The multidisciplinary art space Carriageworks has been reincarnated as the “Embassy of Disappearance.&rdquo. Seen here is NEHA CHOKSI’s Sun Rehearsal (2016), a billboard-sized image of a setting sun, with seven others images layered underneath. Using the ladder, the images will be successively stripped down revealing the others underneath, over the course of the Biennale.
Another image soon to disappear is LEE MINGWEI’s Guernica in Sand a rendition of Picasso’s famous anti-war painting from 1937. Even though it takes days to create this image in colored sand, on April 23, the public will be allowed to walk across it before the image is brushed away completely.
FX HARSONO’s Ranjang Hujan (The Raining Bed) (2013) recalls the history of the Chinese-Indonesian Tionghoans community, through this Peranakan bed with water pouring down on the letters that say “In my sleep the past unfolds / At the tip of the pen history is invented / At the tip of the rifle history is fooled / by the end of the falls history is swept away.”
MIKE PARR’s The side I least like (1998–2013) is an installation of 164 drawing boards containing self-portraits, notes, doodles, performance scripts and a collection of visual materials the artist calls “unconstrained in every respect.”
RICHARD BELL’s Embassy (2013), positioned outside the Museum of Contemporary Art, Sydney, at the beginning of the Biennale, served as site for conversations about Indigenous rights. It refers to the “Aboriginal Embassy,” a series of structures that activists have maintained on the Parliament lawn in Canberra since 1972.

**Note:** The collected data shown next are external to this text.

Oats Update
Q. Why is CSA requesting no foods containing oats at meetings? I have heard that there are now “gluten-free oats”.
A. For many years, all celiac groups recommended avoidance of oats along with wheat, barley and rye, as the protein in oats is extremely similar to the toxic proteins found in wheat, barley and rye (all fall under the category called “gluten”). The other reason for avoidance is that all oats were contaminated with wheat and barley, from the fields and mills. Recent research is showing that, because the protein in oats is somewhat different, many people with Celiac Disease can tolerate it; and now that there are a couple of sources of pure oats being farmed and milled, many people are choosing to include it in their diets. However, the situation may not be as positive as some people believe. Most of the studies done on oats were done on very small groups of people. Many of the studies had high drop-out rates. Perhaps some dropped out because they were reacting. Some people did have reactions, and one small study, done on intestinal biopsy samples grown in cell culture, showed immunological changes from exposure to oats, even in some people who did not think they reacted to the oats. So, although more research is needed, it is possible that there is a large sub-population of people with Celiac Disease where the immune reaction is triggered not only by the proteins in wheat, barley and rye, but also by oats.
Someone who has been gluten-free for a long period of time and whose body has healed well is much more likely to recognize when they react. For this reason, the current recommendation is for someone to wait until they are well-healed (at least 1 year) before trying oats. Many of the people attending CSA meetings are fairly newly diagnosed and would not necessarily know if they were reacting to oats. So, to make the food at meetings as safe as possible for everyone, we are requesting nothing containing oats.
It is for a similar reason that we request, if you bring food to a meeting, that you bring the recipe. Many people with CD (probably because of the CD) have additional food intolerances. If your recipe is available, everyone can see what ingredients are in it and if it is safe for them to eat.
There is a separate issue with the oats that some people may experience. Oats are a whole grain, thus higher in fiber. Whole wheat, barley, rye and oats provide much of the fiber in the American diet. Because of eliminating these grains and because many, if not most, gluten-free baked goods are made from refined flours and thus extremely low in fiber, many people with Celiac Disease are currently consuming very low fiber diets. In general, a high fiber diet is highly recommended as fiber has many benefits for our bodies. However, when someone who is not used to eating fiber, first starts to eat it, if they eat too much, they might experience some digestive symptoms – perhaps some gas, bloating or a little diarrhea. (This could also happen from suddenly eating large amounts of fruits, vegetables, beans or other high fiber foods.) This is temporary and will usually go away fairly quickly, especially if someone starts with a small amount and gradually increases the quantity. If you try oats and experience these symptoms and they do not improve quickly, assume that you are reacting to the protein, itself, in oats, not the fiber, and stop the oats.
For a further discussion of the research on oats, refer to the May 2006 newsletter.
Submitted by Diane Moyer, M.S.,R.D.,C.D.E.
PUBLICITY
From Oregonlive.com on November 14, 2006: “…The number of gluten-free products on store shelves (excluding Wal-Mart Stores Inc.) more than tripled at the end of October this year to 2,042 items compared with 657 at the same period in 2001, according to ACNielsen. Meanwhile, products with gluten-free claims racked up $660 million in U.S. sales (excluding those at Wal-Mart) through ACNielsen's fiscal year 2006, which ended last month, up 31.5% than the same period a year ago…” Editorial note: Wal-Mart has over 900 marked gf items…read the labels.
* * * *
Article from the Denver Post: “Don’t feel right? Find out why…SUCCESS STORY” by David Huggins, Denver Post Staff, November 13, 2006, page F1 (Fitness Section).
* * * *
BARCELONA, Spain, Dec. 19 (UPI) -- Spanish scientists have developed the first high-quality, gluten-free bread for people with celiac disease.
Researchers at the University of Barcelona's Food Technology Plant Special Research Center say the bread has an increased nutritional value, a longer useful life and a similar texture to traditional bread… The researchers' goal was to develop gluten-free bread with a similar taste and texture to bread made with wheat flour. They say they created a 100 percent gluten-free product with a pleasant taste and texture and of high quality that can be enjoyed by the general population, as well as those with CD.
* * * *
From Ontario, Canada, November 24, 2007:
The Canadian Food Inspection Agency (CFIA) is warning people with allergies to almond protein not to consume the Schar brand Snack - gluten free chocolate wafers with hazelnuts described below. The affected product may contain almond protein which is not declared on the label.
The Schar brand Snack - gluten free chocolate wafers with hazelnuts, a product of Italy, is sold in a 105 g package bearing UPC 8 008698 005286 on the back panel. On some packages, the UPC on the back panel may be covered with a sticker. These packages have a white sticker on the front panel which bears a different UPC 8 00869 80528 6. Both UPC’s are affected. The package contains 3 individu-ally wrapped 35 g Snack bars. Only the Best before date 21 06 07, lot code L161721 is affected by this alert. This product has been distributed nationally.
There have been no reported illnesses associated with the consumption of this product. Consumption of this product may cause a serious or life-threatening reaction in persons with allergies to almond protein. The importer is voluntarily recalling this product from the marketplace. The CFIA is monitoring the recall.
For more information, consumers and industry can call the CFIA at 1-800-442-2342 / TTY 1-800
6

At the Camperdown Cemetery, BO CHRISTIAN LARSSON set up a sewing workshop and is making white hoods to cover all of the headstones in his performative installation Fade Away, Fade Away, Fade Away (2016).
Located in the fast-gentrifying district of Redfern, *KEG DE SOUZA’s We Built this City (2016) is a structure made from tents that will house the artist’s social-workshop project, the “Redfern School of Displacement.”
Just down the street from Keg de Souza’s project is *DANIEL BOYD’s What Remains (2016), more than 12,000 tiny circular mirrors placed on a black-painted wall in a historically indigenous neighborhood.
At the Mortuary Station, MARCO CHIANDETTI created these palatial aviaries with parts of his body cast in birdseed. The intended residents were the Common Myna bird, an invasive species imported in the late 19th century from southeast Asia where it is referred to as “The Messengers of God.” Unfortunately, Sydney authorities had not authorized the birds to be used in Chiandetti’s piece, with a title taken from Edgard Allen Poe, The boundaries which divide Life from Death are at best shadowy and vague. Who shall say where the one ends, and where the other begins? (2016)
On the former Mortuary Station platform, where bodies were taken by train from central Sydney to cemeteries outside of the city, CHARWAI TSAI’s Spiral Incense Bardo (2016) uses a Tibetan text written onto incense to coils to encourage lingering spirits to release their hold on life.
An opening night event by transgendered performer boychild took place on a runway of bleached denim designed by KORAKRIT ARUNANONDCHAI, Painting with history in a room filled with people with funny names 3, (2015–16)
Miguel Angel Rojas’s floor installation Piedra en el Zapato (2016) mimicks Córdoba tiles but is made from sand, salt, lime and gold.
ALEXIS TEPLIN‘s absurdist three-person play Arch (The Politics of Fragmentation), (2016), was modeled on Safdar Hashmi’s communist-street-theater with costumes and paintings referencing Roberto Rossellini’s 1950 film The Flowers of St. Francis.